**Saved data entries:**
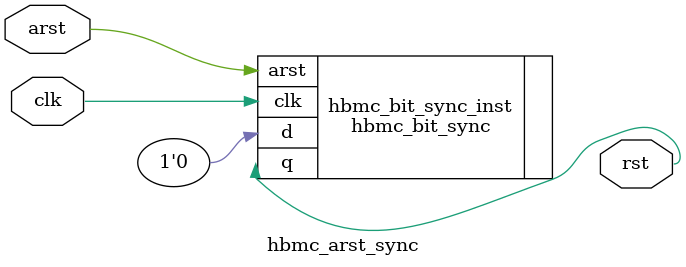
<source format=v>

/* 
 * ----------------------------------------------------------------------------
 *  Project:  OpenHBMC
 *  Filename: hbmc_arst_sync.v
 *  Purpose:  Reset synchronizer with asynchronous reset assertion
 *            and clock synchronous deassertion.
 * ----------------------------------------------------------------------------
 *  Copyright © 2020-2022, Vaagn Oganesyan <ovgn@protonmail.com>
 *  
 *  Licensed under the Apache License, Version 2.0 (the "License");
 *  you may not use this file except in compliance with the License.
 *  You may obtain a copy of the License at
 *  
 *      http://www.apache.org/licenses/LICENSE-2.0
 *  
 *  Unless required by applicable law or agreed to in writing, software
 *  distributed under the License is distributed on an "AS IS" BASIS,
 *  WITHOUT WARRANTIES OR CONDITIONS OF ANY KIND, either express or implied.
 *  See the License for the specific language governing permissions and
 *  limitations under the License.
 * ----------------------------------------------------------------------------
 */


`default_nettype none
`timescale 1ps / 1ps


(* KEEP_HIERARCHY = "TRUE" *)
module hbmc_arst_sync #
(
    parameter integer C_SYNC_STAGES = 3
)
(
    input   wire    clk,
    input   wire    arst,
    output  wire    rst
);
    
    hbmc_bit_sync #
    (
        .C_SYNC_STAGES  ( C_SYNC_STAGES ),
        .C_RESET_STATE  ( 1'b1          )
    )
    hbmc_bit_sync_inst
    (
        .arst   ( arst ),
        .clk    ( clk  ),
        .d      ( 1'b0 ),
        .q      ( rst  )
    );
    
endmodule

/*----------------------------------------------------------------------------------------------------------------------------*/

`default_nettype wire

</source>
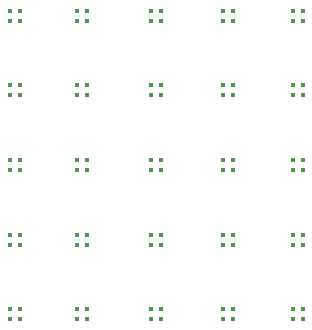
<source format=gbp>
G04 #@! TF.GenerationSoftware,KiCad,Pcbnew,8.0.1*
G04 #@! TF.CreationDate,2024-05-20T20:52:02+02:00*
G04 #@! TF.ProjectId,microled-square,6d696372-6f6c-4656-942d-737175617265,rev?*
G04 #@! TF.SameCoordinates,Original*
G04 #@! TF.FileFunction,Paste,Bot*
G04 #@! TF.FilePolarity,Positive*
%FSLAX46Y46*%
G04 Gerber Fmt 4.6, Leading zero omitted, Abs format (unit mm)*
G04 Created by KiCad (PCBNEW 8.0.1) date 2024-05-20 20:52:02*
%MOMM*%
%LPD*%
G01*
G04 APERTURE LIST*
%ADD10R,0.450000X0.450000*%
G04 APERTURE END LIST*
D10*
X27090000Y-23150000D03*
X26240000Y-23150000D03*
X27090000Y-24000000D03*
X26240000Y-24000000D03*
X38990000Y-42125000D03*
X38140000Y-42125000D03*
X38990000Y-42975000D03*
X38140000Y-42975000D03*
X51000000Y-23150000D03*
X50150000Y-23150000D03*
X51000000Y-24000000D03*
X50150000Y-24000000D03*
X45090000Y-35800000D03*
X44240000Y-35800000D03*
X45090000Y-36650000D03*
X44240000Y-36650000D03*
X27090000Y-29475000D03*
X26240000Y-29475000D03*
X27090000Y-30325000D03*
X26240000Y-30325000D03*
X38990000Y-29475000D03*
X38140000Y-29475000D03*
X38990000Y-30325000D03*
X38140000Y-30325000D03*
X45090000Y-23150000D03*
X44240000Y-23150000D03*
X45090000Y-24000000D03*
X44240000Y-24000000D03*
X32790000Y-48450000D03*
X31940000Y-48450000D03*
X32790000Y-49300000D03*
X31940000Y-49300000D03*
X51000000Y-29475000D03*
X50150000Y-29475000D03*
X51000000Y-30325000D03*
X50150000Y-30325000D03*
X27090000Y-42125000D03*
X26240000Y-42125000D03*
X27090000Y-42975000D03*
X26240000Y-42975000D03*
X32790000Y-35800000D03*
X31940000Y-35800000D03*
X32790000Y-36650000D03*
X31940000Y-36650000D03*
X51000000Y-48450000D03*
X50150000Y-48450000D03*
X51000000Y-49300000D03*
X50150000Y-49300000D03*
X27090000Y-35800000D03*
X26240000Y-35800000D03*
X27090000Y-36650000D03*
X26240000Y-36650000D03*
X32790000Y-23150000D03*
X31940000Y-23150000D03*
X32790000Y-24000000D03*
X31940000Y-24000000D03*
X51000000Y-42125000D03*
X50150000Y-42125000D03*
X51000000Y-42975000D03*
X50150000Y-42975000D03*
X38990000Y-48450000D03*
X38140000Y-48450000D03*
X38990000Y-49300000D03*
X38140000Y-49300000D03*
X38990000Y-35800000D03*
X38140000Y-35800000D03*
X38990000Y-36650000D03*
X38140000Y-36650000D03*
X45090000Y-42125000D03*
X44240000Y-42125000D03*
X45090000Y-42975000D03*
X44240000Y-42975000D03*
X27090000Y-48450000D03*
X26240000Y-48450000D03*
X27090000Y-49300000D03*
X26240000Y-49300000D03*
X45090000Y-48450000D03*
X44240000Y-48450000D03*
X45090000Y-49300000D03*
X44240000Y-49300000D03*
X45090000Y-29475000D03*
X44240000Y-29475000D03*
X45090000Y-30325000D03*
X44240000Y-30325000D03*
X32790000Y-42125000D03*
X31940000Y-42125000D03*
X32790000Y-42975000D03*
X31940000Y-42975000D03*
X32790000Y-29475000D03*
X31940000Y-29475000D03*
X32790000Y-30325000D03*
X31940000Y-30325000D03*
X51000000Y-35800000D03*
X50150000Y-35800000D03*
X51000000Y-36650000D03*
X50150000Y-36650000D03*
X38990000Y-23150000D03*
X38140000Y-23150000D03*
X38990000Y-24000000D03*
X38140000Y-24000000D03*
M02*

</source>
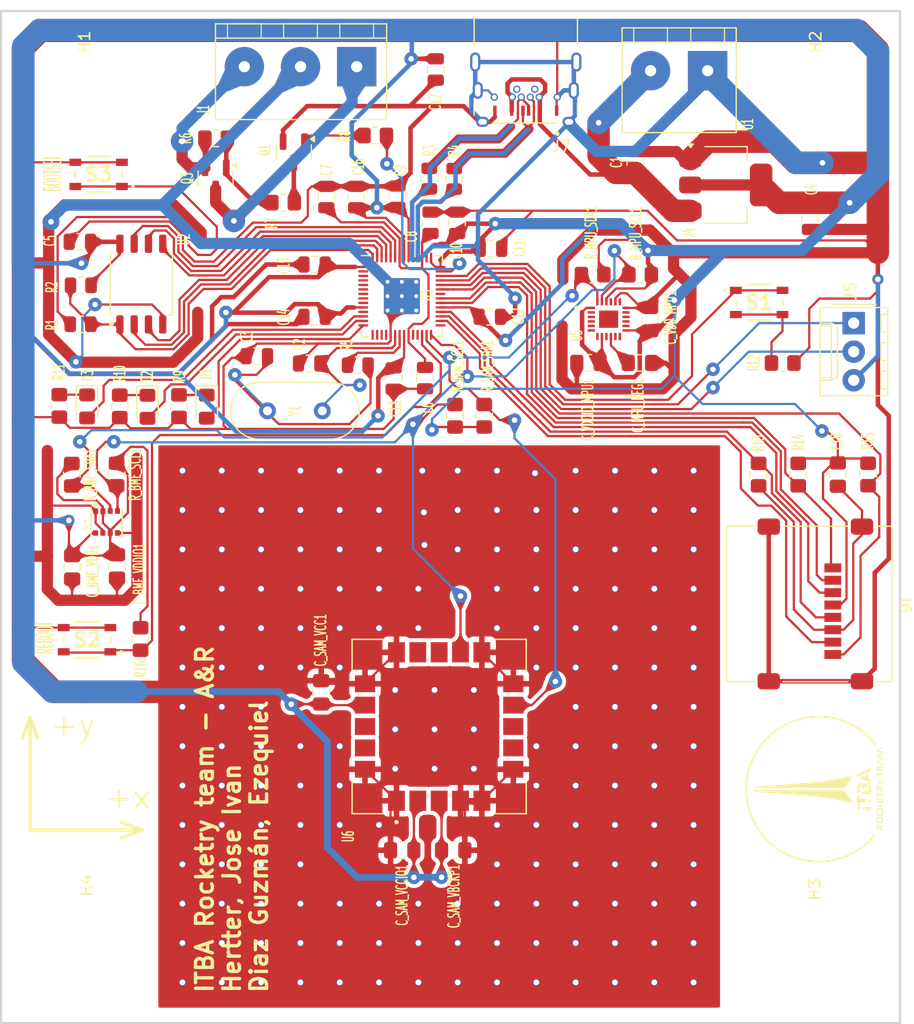
<source format=kicad_pcb>
(kicad_pcb
	(version 20241229)
	(generator "pcbnew")
	(generator_version "9.0")
	(general
		(thickness 1.6)
		(legacy_teardrops no)
	)
	(paper "A4")
	(layers
		(0 "F.Cu" signal)
		(2 "B.Cu" signal)
		(9 "F.Adhes" user "F.Adhesive")
		(11 "B.Adhes" user "B.Adhesive")
		(13 "F.Paste" user)
		(15 "B.Paste" user)
		(5 "F.SilkS" user "F.Silkscreen")
		(7 "B.SilkS" user "B.Silkscreen")
		(1 "F.Mask" user)
		(3 "B.Mask" user)
		(17 "Dwgs.User" user "User.Drawings")
		(19 "Cmts.User" user "User.Comments")
		(21 "Eco1.User" user "User.Eco1")
		(23 "Eco2.User" user "User.Eco2")
		(25 "Edge.Cuts" user)
		(27 "Margin" user)
		(31 "F.CrtYd" user "F.Courtyard")
		(29 "B.CrtYd" user "B.Courtyard")
		(35 "F.Fab" user)
		(33 "B.Fab" user)
		(39 "User.1" user)
		(41 "User.2" user)
		(43 "User.3" user)
		(45 "User.4" user)
	)
	(setup
		(stackup
			(layer "F.SilkS"
				(type "Top Silk Screen")
			)
			(layer "F.Paste"
				(type "Top Solder Paste")
			)
			(layer "F.Mask"
				(type "Top Solder Mask")
				(thickness 0.01)
			)
			(layer "F.Cu"
				(type "copper")
				(thickness 0.035)
			)
			(layer "dielectric 1"
				(type "core")
				(thickness 1.51)
				(material "FR4")
				(epsilon_r 4.5)
				(loss_tangent 0.02)
			)
			(layer "B.Cu"
				(type "copper")
				(thickness 0.035)
			)
			(layer "B.Mask"
				(type "Bottom Solder Mask")
				(thickness 0.01)
			)
			(layer "B.Paste"
				(type "Bottom Solder Paste")
			)
			(layer "B.SilkS"
				(type "Bottom Silk Screen")
			)
			(copper_finish "None")
			(dielectric_constraints no)
		)
		(pad_to_mask_clearance 0)
		(allow_soldermask_bridges_in_footprints no)
		(tenting front back)
		(pcbplotparams
			(layerselection 0x00000000_00000000_55555555_5755f5ff)
			(plot_on_all_layers_selection 0x00000000_00000000_00000000_00000000)
			(disableapertmacros no)
			(usegerberextensions no)
			(usegerberattributes yes)
			(usegerberadvancedattributes yes)
			(creategerberjobfile yes)
			(dashed_line_dash_ratio 12.000000)
			(dashed_line_gap_ratio 3.000000)
			(svgprecision 4)
			(plotframeref no)
			(mode 1)
			(useauxorigin no)
			(hpglpennumber 1)
			(hpglpenspeed 20)
			(hpglpendiameter 15.000000)
			(pdf_front_fp_property_popups yes)
			(pdf_back_fp_property_popups yes)
			(pdf_metadata yes)
			(pdf_single_document no)
			(dxfpolygonmode yes)
			(dxfimperialunits yes)
			(dxfusepcbnewfont yes)
			(psnegative no)
			(psa4output no)
			(plot_black_and_white yes)
			(sketchpadsonfab no)
			(plotpadnumbers no)
			(hidednponfab no)
			(sketchdnponfab yes)
			(crossoutdnponfab yes)
			(subtractmaskfromsilk no)
			(outputformat 1)
			(mirror no)
			(drillshape 0)
			(scaleselection 1)
			(outputdirectory "outputs/")
		)
	)
	(net 0 "")
	(net 1 "GND")
	(net 2 "VBUS")
	(net 3 "/XIN")
	(net 4 "Net-(C3-Pad1)")
	(net 5 "+3V3")
	(net 6 "+1V1")
	(net 7 "/USB_D-")
	(net 8 "/USB_D+")
	(net 9 "/~{USB_BOOT}")
	(net 10 "Net-(D1-K)")
	(net 11 "/GPIO3")
	(net 12 "/GPIO12")
	(net 13 "/GPIO13")
	(net 14 "/LED_1")
	(net 15 "/GPIO14")
	(net 16 "/GPIO1")
	(net 17 "/GPIO15")
	(net 18 "/GPIO4")
	(net 19 "/GPIO8")
	(net 20 "/GPIO0")
	(net 21 "/LED_2")
	(net 22 "/GPIO7")
	(net 23 "/GPIO6")
	(net 24 "/GPIO2")
	(net 25 "/SWD")
	(net 26 "/SWCLK")
	(net 27 "/RUN")
	(net 28 "/QSPI_SS")
	(net 29 "Net-(U3-USB_DP)")
	(net 30 "Net-(U3-USB_DM)")
	(net 31 "/XOUT")
	(net 32 "/QSPI_SD3")
	(net 33 "/QSPI_SCLK")
	(net 34 "/QSPI_SD0")
	(net 35 "/QSPI_SD1")
	(net 36 "/QSPI_SD2")
	(net 37 "Net-(U5-REGOUT)")
	(net 38 "unconnected-(J7-CC2-PadB5)")
	(net 39 "unconnected-(J7-SBU2-PadB8)")
	(net 40 "unconnected-(U5-NC-Pad6)")
	(net 41 "unconnected-(U5-EXP-Pad25)")
	(net 42 "unconnected-(U5-NC-Pad5)")
	(net 43 "unconnected-(U5-AUX_DA-Pad21)")
	(net 44 "unconnected-(U5-NC-Pad2)")
	(net 45 "unconnected-(U5-NC-Pad15)")
	(net 46 "unconnected-(U5-NC-Pad4)")
	(net 47 "unconnected-(U5-NC-Pad17)")
	(net 48 "unconnected-(U5-NC-Pad3)")
	(net 49 "unconnected-(U5-INT-Pad12)")
	(net 50 "unconnected-(U5-NC-Pad16)")
	(net 51 "unconnected-(U5-AUX_CL-Pad7)")
	(net 52 "unconnected-(U5-NC-Pad14)")
	(net 53 "unconnected-(U5-FSYNC-Pad11)")
	(net 54 "unconnected-(U5-RESV_19-Pad19)")
	(net 55 "unconnected-(U5-AD0{slash}SDO-Pad9)")
	(net 56 "unconnected-(U6-RXD-Pad14)")
	(net 57 "unconnected-(U6-EXTINT0-Pad19)")
	(net 58 "unconnected-(U6-TIMEPULSE-Pad7)")
	(net 59 "unconnected-(U6-~{RESET}-Pad18)")
	(net 60 "unconnected-(U6-~{SAFEBOOT}-Pad8)")
	(net 61 "unconnected-(U6-TXD-Pad13)")
	(net 62 "/V_cam")
	(net 63 "Net-(Q1-C)")
	(net 64 "Net-(Q1-B)")
	(net 65 "Net-(Q3-G)")
	(net 66 "V_cam_bus")
	(net 67 "/power_cam")
	(net 68 "/SCL")
	(net 69 "/SDA")
	(net 70 "/UART_Rx")
	(net 71 "/UART_Tx")
	(net 72 "Net-(D2-K)")
	(net 73 "Net-(D3-K)")
	(net 74 "/LED_3")
	(net 75 "/GPIO5")
	(net 76 "Net-(S1-COM_1)")
	(net 77 "/SW_1")
	(net 78 "/GPIO24")
	(net 79 "/GPIO18")
	(net 80 "/SD_DAT1")
	(net 81 "/SD_DAT2")
	(net 82 "/SD_CLK")
	(net 83 "/SD_DAT3")
	(net 84 "/SD_CMD")
	(net 85 "/SD_DAT0")
	(footprint "LED_SMD:LED_0805_2012Metric_Pad1.15x1.40mm_HandSolder" (layer "F.Cu") (at 68.908 70.527984 -90))
	(footprint "TCLib:C_0805" (layer "F.Cu") (at 66.190707 84.716191 -90))
	(footprint "TCLib:R_0805" (layer "F.Cu") (at 80.98 52.372984))
	(footprint "Capacitor_SMD:C_0805_2012Metric" (layer "F.Cu") (at 94.1 54.162836 90))
	(footprint "Resistor_SMD:R_0805_2012Metric" (layer "F.Cu") (at 62.968359 59.723927 180))
	(footprint "TCLib:R_0805" (layer "F.Cu") (at 133.05 76.542984 -90))
	(footprint "my_lib:SAMESKY_UJ20-C-H-G-SMT-6-P16-TR" (layer "F.Cu") (at 102.58 40.62 180))
	(footprint "Capacitor_SMD:C_0805_2012Metric" (layer "F.Cu") (at 96.47 54.162836 90))
	(footprint "Capacitor_SMD:C_0805_2012Metric" (layer "F.Cu") (at 112.33 48.782836 90))
	(footprint "TCLib:R_0805" (layer "F.Cu") (at 123.303333 76.552984 -90))
	(footprint "TCLib:R_0805" (layer "F.Cu") (at 89.18 46.402836 180))
	(footprint "Crystal:Crystal_HC49-4H_Vertical" (layer "F.Cu") (at 79.59 70.882984))
	(footprint "TCLib:R_0805" (layer "F.Cu") (at 62.170707 76.566191 -90))
	(footprint "TCLib:R_0805" (layer "F.Cu") (at 68.29 91.17 -90))
	(footprint "TCLib:C_0805" (layer "F.Cu") (at 108.1625 66.622984 180))
	(footprint "Capacitor_SMD:C_0805_2012Metric" (layer "F.Cu") (at 127.88 53.802836 -90))
	(footprint "TCLib:Molex_1x03_P2.54mm" (layer "F.Cu") (at 131.77 63.082984 -90))
	(footprint "Package_TO_SOT_SMD:SOT-223-3_TabPin2" (layer "F.Cu") (at 120.38 50.800336))
	(footprint "TCLib:R_0805" (layer "F.Cu") (at 66.160707 76.546191 -90))
	(footprint "Resistor_SMD:R_0805_2012Metric" (layer "F.Cu") (at 93.99 50.237836 -90))
	(footprint "Package_TO_SOT_SMD:SOT-23" (layer "F.Cu") (at 74.9725 50.212836 -90))
	(footprint "TCLib:C_0805" (layer "F.Cu") (at 91.5825 109.952984 180))
	(footprint "Resistor_SMD:R_0805_2012Metric_Pad1.20x1.40mm_HandSolder" (layer "F.Cu") (at 71.71 70.465484 -90))
	(footprint "TCLib:Bornera_3_P5mm" (layer "F.Cu") (at 87.53 40.282836 180))
	(footprint "Rocketry_FC:PTS810SJK250SMTRLFS" (layer "F.Cu") (at 63.525 91.235 180))
	(footprint "my_lib:microSD_HC_Molex_47219-2001" (layer "F.Cu") (at 127.81 88.052984 -90))
	(footprint "MountingHole:MountingHole_3.5mm" (layer "F.Cu") (at 128.38 42.822984))
	(footprint "Package_SO:SOIC-8_5.3x5.3mm_P1.27mm" (layer "F.Cu") (at 68.359747 59.613927 90))
	(footprint "my_lib:Logo_ITBA_rocketry" (layer "F.Cu") (at 128.821604 104.478604 90))
	(footprint "MountingHole:MountingHole_3.5mm"
		(locked yes)
		(layer "F.Cu")
		(uuid "621e67ca-bc0f-4660-a39a-1c941c5bb7d5")
		(at 63.38 42.822984)
		(descr "Mounting Hole 3.5mm, no annular")
		(tags "mounting hole 3.5mm no annular")
		(property "Reference" "H1"
			(at -0.085 -4.74 90)
			(layer "F.SilkS")
			(uuid "d7358cf8-c048-4bef-9d54-78f662dddb73")
			(effects
				(font
					(size 1 1)
					(thickness 0.15)
				)
			)
		)
		(property "Value" "MountingHole"
			(at 0 4.5 0)
			(layer "F.Fab")
			(uuid "07cff8de-d85c-4f25-a578-570c9a0bedb2")
			(effects
				(font
					(size 1 1)
					(thickness 0.15)
				)
			)
		)
		(property "Datasheet" ""
			(at 0 0 0)
			(unlocked yes)
			(layer "F.Fab")
			(hide yes)
			(uuid "2f6bb2a8-549c-483e-9f75-2f3734c85c8a")
			(effects
				(font
					(size 1.27 1.27)
					(thickness 0.15)
				)
			)
		)
		(property "Description
... [732151 chars truncated]
</source>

**Instructions to follow:** All lines above that include the word "Paste" should be located and copied.

**Result:**
G04 #@! TF.FileFunction,Paste,Bot*
		(13 "F.Paste" user)
		(15 "B.Paste" user)
			(layer "F.Paste"
				(type "Top Solder Paste")
			(layer "B.Paste"
				(type "Bottom Solder Paste")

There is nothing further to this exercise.